Now Indian State propagates that Naxalites are irredeemably bent upon waging a war against the Indian State and short of suppressing them there is no other option. Of course Maoists want to seize power. That is a perfectly legitimate objective. In the last four decades several Naxalite parties gave up this path to pursue non-violent parliamentary or extra parliamentary struggle. Their experience hardly inspires confidence that the Indian state has become amenable to people’s concerns now that some of these left wing rebels gave up arms. Appeal and prospect of non-violence has been undermined, by the state itself. Lest we forget be it NREGA, the forest bill or the decision to enforce Panchayat Extension to Schedule Areas, which was passed in 1996 but not implemented and so many other such issues figure on the agenda thanks to the fear that were this not done the poorest among the poor will continue to turn to Maoists.

The point is that so long as State monopolises means of violence they will remain enabled to subject people to a life of indignity and enslavement. Freedoms and liberties would remain prerogative of the middle classes to enjoy. Working people are vulnerable; no sooner they appear to have succeeded in mobilizing people and begin to question the inequalities and inadequacies of the system they become target of State’s oppressive ways. Therefore, it would be a recipe for disaster to surrender the right to offer armed resistance until such time that the State outlaws war against the people. Indeed unless people get armed one cannot neutralize the great advantage the ruling classes enjoy over means of violence, which is primarily employed against the masses.

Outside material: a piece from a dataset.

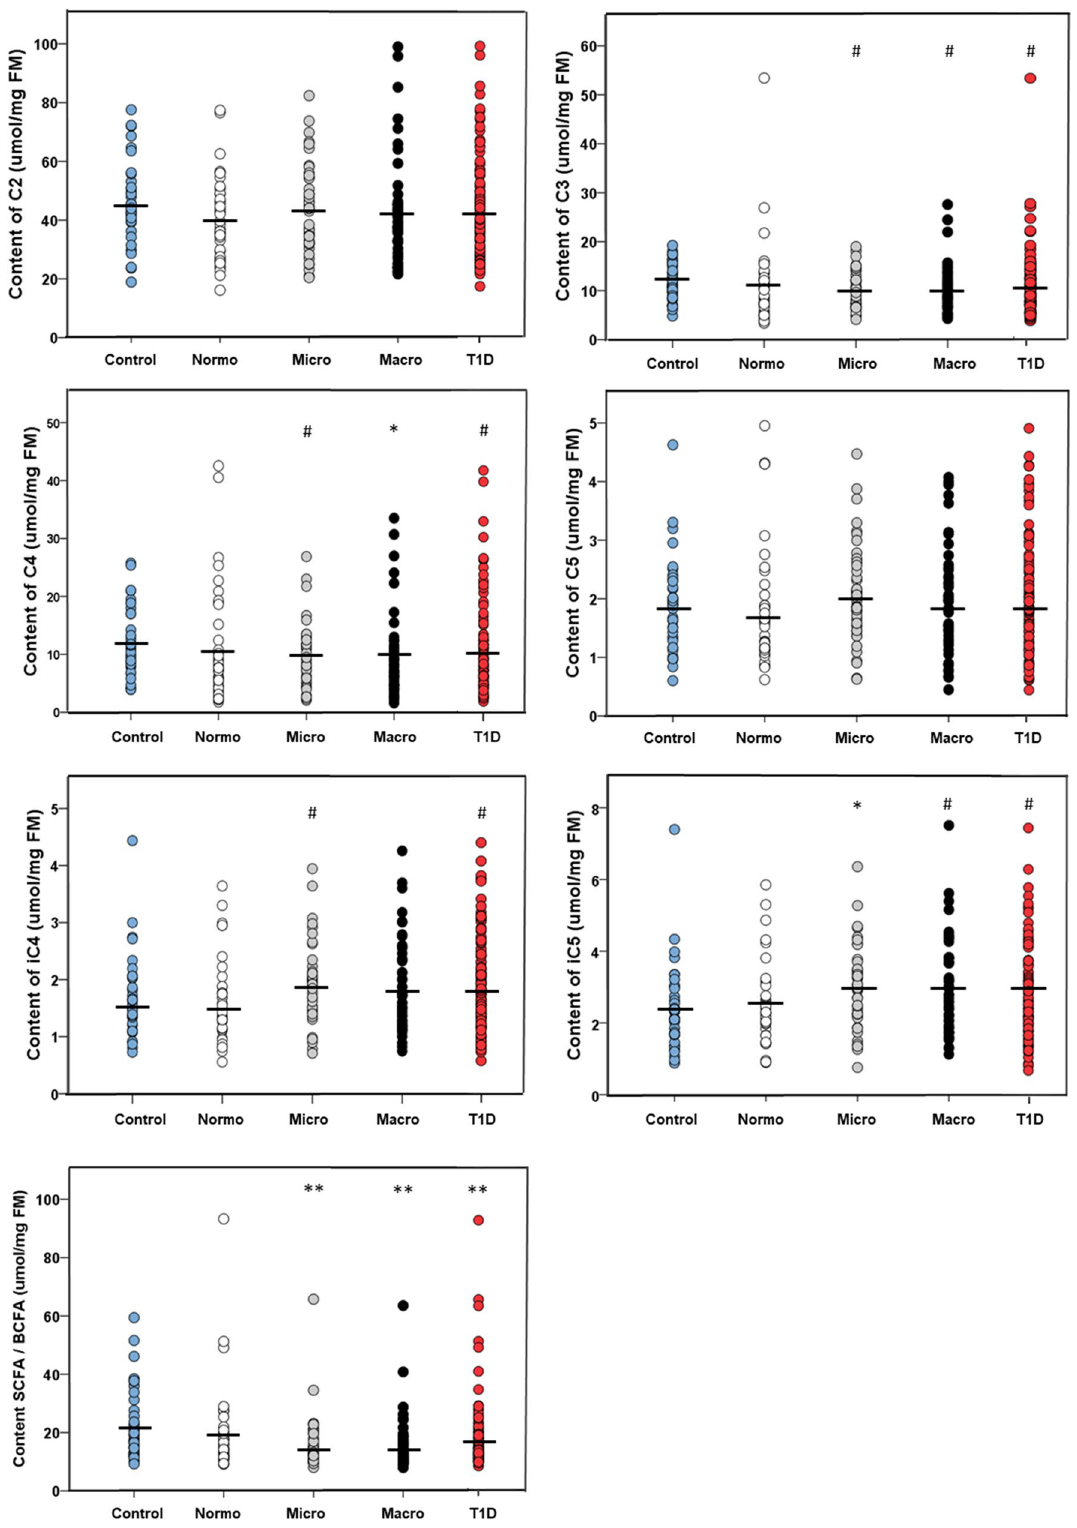
Figure 2. Faecal short chain fatty acids (SCFA). Acetate (C2), valerate (C5), isobutyrate (iC4) and isovalerate (iC5) levels did not differ between subjects with T1D and controls. Propionate (C3) and butyrate (C4) levels and the SCFA/BCFA -ratio were significantly lower among the subjects with diabetes compared to controls. SCFA (sum of C2, C3, C4 and C5), and branched SCFA (BCFA) (sum of iC4 and iC5). Only relevant significances between the controls (n = 40) and disease groups (Normo, n = 40; Micro, n = 42; Macro, n = 50; T1D, n = 132) are shown. # p < 0.05; * p < 0.01; ** p <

India, for all its verbosity about non-violence, is one of the most heavily armed state both in terms of accumulation of destructive power of its arsenal as well as size of its military force, which gets force multiplied by draconian laws, and thus enables the ruling classes to practice ‘slow genocide’. Consider that 45% of children below 6 years suffer from malnutrition, malnourishment and stunted growth, or that by playing around with calorie intake, bringing it down from 2400 to 1800 or even less to 1500, one can statistically reduce the number of people living below poverty line and thus reduce Food Security entitlement for hundreds of millions of Indians! This exposes our own people to a slow death. To then argue that violence has no role to play is quite wrong. It is as good telling people to wait patiently for the fruit to fall into their lap. This may be touching display of fortitude and of religious faith, but for the fact those at the receiving end may be getting desperate after 63 years of practicing it. Ironically, whereas India dropped to 134th position in global human development index we moved up the ladder, to occupy ninth position, in military spending and 12th largest economy! Take another example whereas 126,700 High Networth Individuals (billionaires and multi-millionaires) in India own one third of gross national income of the country, 645 million Indians suffer pangs of poverty and deprivation!

Despite being weak and with patchy urban presence it is clear that Maoists enjoy legitimacy in the eyes of the poorest of the poor. Thus were the ban on the party removed they could emerge as a fulcrum around which resistance could become vigorous. Indian rulers do not want this to happen. By assassinating Azad security apparatus has thus killed a senior leader of the Maoist party, scuttled peace process and throttled the possibility of Maoists coming overground anytime in near future.